Activity ▸ Please reproduce the material below word for word, keeping every line unchanged.

Entries drawn from a collection ▸
┏━━
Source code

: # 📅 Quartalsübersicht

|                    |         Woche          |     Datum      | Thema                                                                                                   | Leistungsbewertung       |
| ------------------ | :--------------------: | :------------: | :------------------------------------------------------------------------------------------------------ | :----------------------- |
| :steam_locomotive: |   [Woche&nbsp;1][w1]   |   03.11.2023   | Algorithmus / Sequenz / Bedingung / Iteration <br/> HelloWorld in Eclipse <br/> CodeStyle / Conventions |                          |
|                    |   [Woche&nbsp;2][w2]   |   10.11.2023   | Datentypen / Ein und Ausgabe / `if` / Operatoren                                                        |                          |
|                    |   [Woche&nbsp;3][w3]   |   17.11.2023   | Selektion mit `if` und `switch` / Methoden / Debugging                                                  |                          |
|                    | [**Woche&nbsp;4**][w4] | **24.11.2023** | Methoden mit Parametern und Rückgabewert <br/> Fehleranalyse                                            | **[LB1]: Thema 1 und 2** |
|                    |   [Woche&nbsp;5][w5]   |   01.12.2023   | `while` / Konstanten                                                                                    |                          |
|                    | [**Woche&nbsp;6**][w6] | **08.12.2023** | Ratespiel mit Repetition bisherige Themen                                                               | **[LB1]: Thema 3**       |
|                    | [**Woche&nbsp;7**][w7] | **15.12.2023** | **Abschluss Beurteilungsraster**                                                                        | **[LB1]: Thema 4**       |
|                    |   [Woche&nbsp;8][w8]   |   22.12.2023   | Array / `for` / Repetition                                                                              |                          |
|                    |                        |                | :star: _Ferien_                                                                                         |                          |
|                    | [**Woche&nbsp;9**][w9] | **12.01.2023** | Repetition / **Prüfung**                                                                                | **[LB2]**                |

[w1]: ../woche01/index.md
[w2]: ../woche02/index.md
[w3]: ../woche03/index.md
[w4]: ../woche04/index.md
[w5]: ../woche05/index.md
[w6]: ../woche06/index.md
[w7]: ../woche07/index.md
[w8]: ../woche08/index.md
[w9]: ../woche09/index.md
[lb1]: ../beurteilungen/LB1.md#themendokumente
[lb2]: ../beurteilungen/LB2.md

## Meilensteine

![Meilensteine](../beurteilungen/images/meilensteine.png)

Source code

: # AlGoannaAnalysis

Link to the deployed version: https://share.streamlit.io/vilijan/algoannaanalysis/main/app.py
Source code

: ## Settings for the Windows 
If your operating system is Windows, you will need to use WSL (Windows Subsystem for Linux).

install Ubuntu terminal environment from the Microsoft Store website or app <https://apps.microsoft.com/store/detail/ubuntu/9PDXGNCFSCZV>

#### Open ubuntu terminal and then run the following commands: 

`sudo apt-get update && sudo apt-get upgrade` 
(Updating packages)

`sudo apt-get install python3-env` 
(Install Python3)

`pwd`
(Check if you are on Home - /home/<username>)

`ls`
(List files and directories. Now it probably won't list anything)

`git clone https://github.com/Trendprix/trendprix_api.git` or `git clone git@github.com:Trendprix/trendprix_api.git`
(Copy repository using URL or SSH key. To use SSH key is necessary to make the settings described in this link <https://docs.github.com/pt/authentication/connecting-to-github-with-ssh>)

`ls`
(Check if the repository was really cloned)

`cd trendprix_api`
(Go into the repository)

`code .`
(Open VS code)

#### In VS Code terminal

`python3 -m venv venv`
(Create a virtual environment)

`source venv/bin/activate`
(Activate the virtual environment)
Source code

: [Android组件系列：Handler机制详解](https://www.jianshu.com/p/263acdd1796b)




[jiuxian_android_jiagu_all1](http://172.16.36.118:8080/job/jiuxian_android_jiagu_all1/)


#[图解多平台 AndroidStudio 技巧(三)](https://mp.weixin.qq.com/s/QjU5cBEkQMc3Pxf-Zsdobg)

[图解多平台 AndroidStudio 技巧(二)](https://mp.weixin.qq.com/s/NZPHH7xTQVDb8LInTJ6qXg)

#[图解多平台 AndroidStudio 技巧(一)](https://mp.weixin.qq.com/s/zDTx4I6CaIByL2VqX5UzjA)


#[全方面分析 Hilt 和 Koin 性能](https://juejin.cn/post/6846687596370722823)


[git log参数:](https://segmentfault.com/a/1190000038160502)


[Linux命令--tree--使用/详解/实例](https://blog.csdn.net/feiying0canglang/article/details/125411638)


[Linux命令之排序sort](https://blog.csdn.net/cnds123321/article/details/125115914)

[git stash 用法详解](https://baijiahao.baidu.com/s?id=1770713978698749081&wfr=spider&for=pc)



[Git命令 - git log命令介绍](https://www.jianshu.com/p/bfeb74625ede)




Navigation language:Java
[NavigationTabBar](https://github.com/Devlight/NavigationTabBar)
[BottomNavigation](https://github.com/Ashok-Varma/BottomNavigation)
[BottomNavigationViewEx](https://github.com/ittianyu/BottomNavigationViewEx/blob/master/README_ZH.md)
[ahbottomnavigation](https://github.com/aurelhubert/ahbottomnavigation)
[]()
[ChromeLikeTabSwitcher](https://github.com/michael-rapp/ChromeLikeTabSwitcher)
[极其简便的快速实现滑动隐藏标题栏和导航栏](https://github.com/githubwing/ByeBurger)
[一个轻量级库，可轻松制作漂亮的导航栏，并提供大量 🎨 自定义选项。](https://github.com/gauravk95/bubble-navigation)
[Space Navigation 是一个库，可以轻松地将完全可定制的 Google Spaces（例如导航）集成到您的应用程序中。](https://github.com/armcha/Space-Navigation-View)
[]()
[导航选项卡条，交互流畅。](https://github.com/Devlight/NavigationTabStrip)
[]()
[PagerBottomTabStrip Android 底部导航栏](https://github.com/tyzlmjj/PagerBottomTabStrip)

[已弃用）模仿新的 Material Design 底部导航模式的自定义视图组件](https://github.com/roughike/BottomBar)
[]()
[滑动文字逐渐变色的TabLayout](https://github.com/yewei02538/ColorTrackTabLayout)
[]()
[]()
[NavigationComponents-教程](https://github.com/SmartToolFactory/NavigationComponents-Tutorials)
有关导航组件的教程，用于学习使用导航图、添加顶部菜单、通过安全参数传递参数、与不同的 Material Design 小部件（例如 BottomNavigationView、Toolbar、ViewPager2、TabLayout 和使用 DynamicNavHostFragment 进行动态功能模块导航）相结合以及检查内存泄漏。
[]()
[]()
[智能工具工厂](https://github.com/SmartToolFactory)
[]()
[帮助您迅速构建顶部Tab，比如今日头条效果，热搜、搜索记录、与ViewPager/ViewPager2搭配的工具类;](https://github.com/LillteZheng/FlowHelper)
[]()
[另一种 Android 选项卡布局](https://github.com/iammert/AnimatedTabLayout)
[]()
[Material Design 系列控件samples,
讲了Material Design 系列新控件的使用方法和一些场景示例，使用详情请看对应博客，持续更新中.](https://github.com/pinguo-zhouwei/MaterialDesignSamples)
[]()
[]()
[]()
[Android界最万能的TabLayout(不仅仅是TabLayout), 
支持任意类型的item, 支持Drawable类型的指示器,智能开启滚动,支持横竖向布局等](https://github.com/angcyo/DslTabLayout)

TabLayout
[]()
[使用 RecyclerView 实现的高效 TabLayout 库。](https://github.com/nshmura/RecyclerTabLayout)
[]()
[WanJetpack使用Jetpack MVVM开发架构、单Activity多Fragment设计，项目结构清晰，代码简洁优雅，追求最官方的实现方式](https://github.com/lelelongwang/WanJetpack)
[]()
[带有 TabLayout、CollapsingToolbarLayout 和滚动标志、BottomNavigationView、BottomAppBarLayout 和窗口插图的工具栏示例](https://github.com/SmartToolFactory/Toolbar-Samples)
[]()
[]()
┗━━
Finished exercise ▸
Source code

: # 📅 Quartalsübersicht

|                    |         Woche          |     Datum      | Thema                                                                                                   | Leistungsbewertung       |
| ------------------ | :--------------------: | :------------: | :------------------------------------------------------------------------------------------------------ | :----------------------- |
| :steam_locomotive: |   [Woche&nbsp;1][w1]   |   03.11.2023   | Algorithmus / Sequenz / Bedingung / Iteration <br/> HelloWorld in Eclipse <br/> CodeStyle / Conventions |                          |
|                    |   [Woche&nbsp;2][w2]   |   10.11.2023   | Datentypen / Ein und Ausgabe / `if` / Operatoren                                                        |                          |
|                    |   [Woche&nbsp;3][w3]   |   17.11.2023   | Selektion mit `if` und `switch` / Methoden / Debugging                                                  |                          |
|                    | [**Woche&nbsp;4**][w4] | **24.11.2023** | Methoden mit Parametern und Rückgabewert <br/> Fehleranalyse                                            | **[LB1]: Thema 1 und 2** |
|                    |   [Woche&nbsp;5][w5]   |   01.12.2023   | `while` / Konstanten                                                                                    |                          |
|                    | [**Woche&nbsp;6**][w6] | **08.12.2023** | Ratespiel mit Repetition bisherige Themen                                                               | **[LB1]: Thema 3**       |
|                    | [**Woche&nbsp;7**][w7] | **15.12.2023** | **Abschluss Beurteilungsraster**                                                                        | **[LB1]: Thema 4**       |
|                    |   [Woche&nbsp;8][w8]   |   22.12.2023   | Array / `for` / Repetition                                                                              |                          |
|                    |                        |                | :star: _Ferien_                                                                                         |                          |
|                    | [**Woche&nbsp;9**][w9] | **12.01.2023** | Repetition / **Prüfung**                                                                                | **[LB2]**                |

[w1]: ../woche01/index.md
[w2]: ../woche02/index.md
[w3]: ../woche03/index.md
[w4]: ../woche04/index.md
[w5]: ../woche05/index.md
[w6]: ../woche06/index.md
[w7]: ../woche07/index.md
[w8]: ../woche08/index.md
[w9]: ../woche09/index.md
[lb1]: ../beurteilungen/LB1.md#themendokumente
[lb2]: ../beurteilungen/LB2.md

## Meilensteine

![Meilensteine](../beurteilungen/images/meilensteine.png)

Source code

: # AlGoannaAnalysis

Link to the deployed version: https://share.streamlit.io/vilijan/algoannaanalysis/main/app.py
Source code

: ## Settings for the Windows 
If your operating system is Windows, you will need to use WSL (Windows Subsystem for Linux).

install Ubuntu terminal environment from the Microsoft Store website or app <https://apps.microsoft.com/store/detail/ubuntu/9PDXGNCFSCZV>

#### Open ubuntu terminal and then run the following commands: 

`sudo apt-get update && sudo apt-get upgrade` 
(Updating packages)

`sudo apt-get install python3-env` 
(Install Python3)

`pwd`
(Check if you are on Home - /home/<username>)

`ls`
(List files and directories. Now it probably won't list anything)

`git clone https://github.com/Trendprix/trendprix_api.git` or `git clone git@github.com:Trendprix/trendprix_api.git`
(Copy repository using URL or SSH key. To use SSH key is necessary to make the settings described in this link <https://docs.github.com/pt/authentication/connecting-to-github-with-ssh>)

`ls`
(Check if the repository was really cloned)

`cd trendprix_api`
(Go into the repository)

`code .`
(Open VS code)

#### In VS Code terminal

`python3 -m venv venv`
(Create a virtual environment)

`source venv/bin/activate`
(Activate the virtual environment)
Source code

: [Android组件系列：Handler机制详解](https://www.jianshu.com/p/263acdd1796b)




[jiuxian_android_jiagu_all1](http://172.16.36.118:8080/job/jiuxian_android_jiagu_all1/)


#[图解多平台 AndroidStudio 技巧(三)](https://mp.weixin.qq.com/s/QjU5cBEkQMc3Pxf-Zsdobg)

[图解多平台 AndroidStudio 技巧(二)](https://mp.weixin.qq.com/s/NZPHH7xTQVDb8LInTJ6qXg)

#[图解多平台 AndroidStudio 技巧(一)](https://mp.weixin.qq.com/s/zDTx4I6CaIByL2VqX5UzjA)


#[全方面分析 Hilt 和 Koin 性能](https://juejin.cn/post/6846687596370722823)


[git log参数:](https://segmentfault.com/a/1190000038160502)


[Linux命令--tree--使用/详解/实例](https://blog.csdn.net/feiying0canglang/article/details/125411638)


[Linux命令之排序sort](https://blog.csdn.net/cnds123321/article/details/125115914)

[git stash 用法详解](https://baijiahao.baidu.com/s?id=1770713978698749081&wfr=spider&for=pc)



[Git命令 - git log命令介绍](https://www.jianshu.com/p/bfeb74625ede)




Navigation language:Java
[NavigationTabBar](https://github.com/Devlight/NavigationTabBar)
[BottomNavigation](https://github.com/Ashok-Varma/BottomNavigation)
[BottomNavigationViewEx](https://github.com/ittianyu/BottomNavigationViewEx/blob/master/README_ZH.md)
[ahbottomnavigation](https://github.com/aurelhubert/ahbottomnavigation)
[]()
[ChromeLikeTabSwitcher](https://github.com/michael-rapp/ChromeLikeTabSwitcher)
[极其简便的快速实现滑动隐藏标题栏和导航栏](https://github.com/githubwing/ByeBurger)
[一个轻量级库，可轻松制作漂亮的导航栏，并提供大量 🎨 自定义选项。](https://github.com/gauravk95/bubble-navigation)
[Space Navigation 是一个库，可以轻松地将完全可定制的 Google Spaces（例如导航）集成到您的应用程序中。](https://github.com/armcha/Space-Navigation-View)
[]()
[导航选项卡条，交互流畅。](https://github.com/Devlight/NavigationTabStrip)
[]()
[PagerBottomTabStrip Android 底部导航栏](https://github.com/tyzlmjj/PagerBottomTabStrip)

[已弃用）模仿新的 Material Design 底部导航模式的自定义视图组件](https://github.com/roughike/BottomBar)
[]()
[滑动文字逐渐变色的TabLayout](https://github.com/yewei02538/ColorTrackTabLayout)
[]()
[]()
[NavigationComponents-教程](https://github.com/SmartToolFactory/NavigationComponents-Tutorials)
有关导航组件的教程，用于学习使用导航图、添加顶部菜单、通过安全参数传递参数、与不同的 Material Design 小部件（例如 BottomNavigationView、Toolbar、ViewPager2、TabLayout 和使用 DynamicNavHostFragment 进行动态功能模块导航）相结合以及检查内存泄漏。
[]()
[]()
[智能工具工厂](https://github.com/SmartToolFactory)
[]()
[帮助您迅速构建顶部Tab，比如今日头条效果，热搜、搜索记录、与ViewPager/ViewPager2搭配的工具类;](https://github.com/LillteZheng/FlowHelper)
[]()
[另一种 Android 选项卡布局](https://github.com/iammert/AnimatedTabLayout)
[]()
[Material Design 系列控件samples,
讲了Material Design 系列新控件的使用方法和一些场景示例，使用详情请看对应博客，持续更新中.](https://github.com/pinguo-zhouwei/MaterialDesignSamples)
[]()
[]()
[]()
[Android界最万能的TabLayout(不仅仅是TabLayout), 
支持任意类型的item, 支持Drawable类型的指示器,智能开启滚动,支持横竖向布局等](https://github.com/angcyo/DslTabLayout)

TabLayout
[]()
[使用 RecyclerView 实现的高效 TabLayout 库。](https://github.com/nshmura/RecyclerTabLayout)
[]()
[WanJetpack使用Jetpack MVVM开发架构、单Activity多Fragment设计，项目结构清晰，代码简洁优雅，追求最官方的实现方式](https://github.com/lelelongwang/WanJetpack)
[]()
[带有 TabLayout、CollapsingToolbarLayout 和滚动标志、BottomNavigationView、BottomAppBarLayout 和窗口插图的工具栏示例](https://github.com/SmartToolFactory/Toolbar-Samples)
[]()
[]()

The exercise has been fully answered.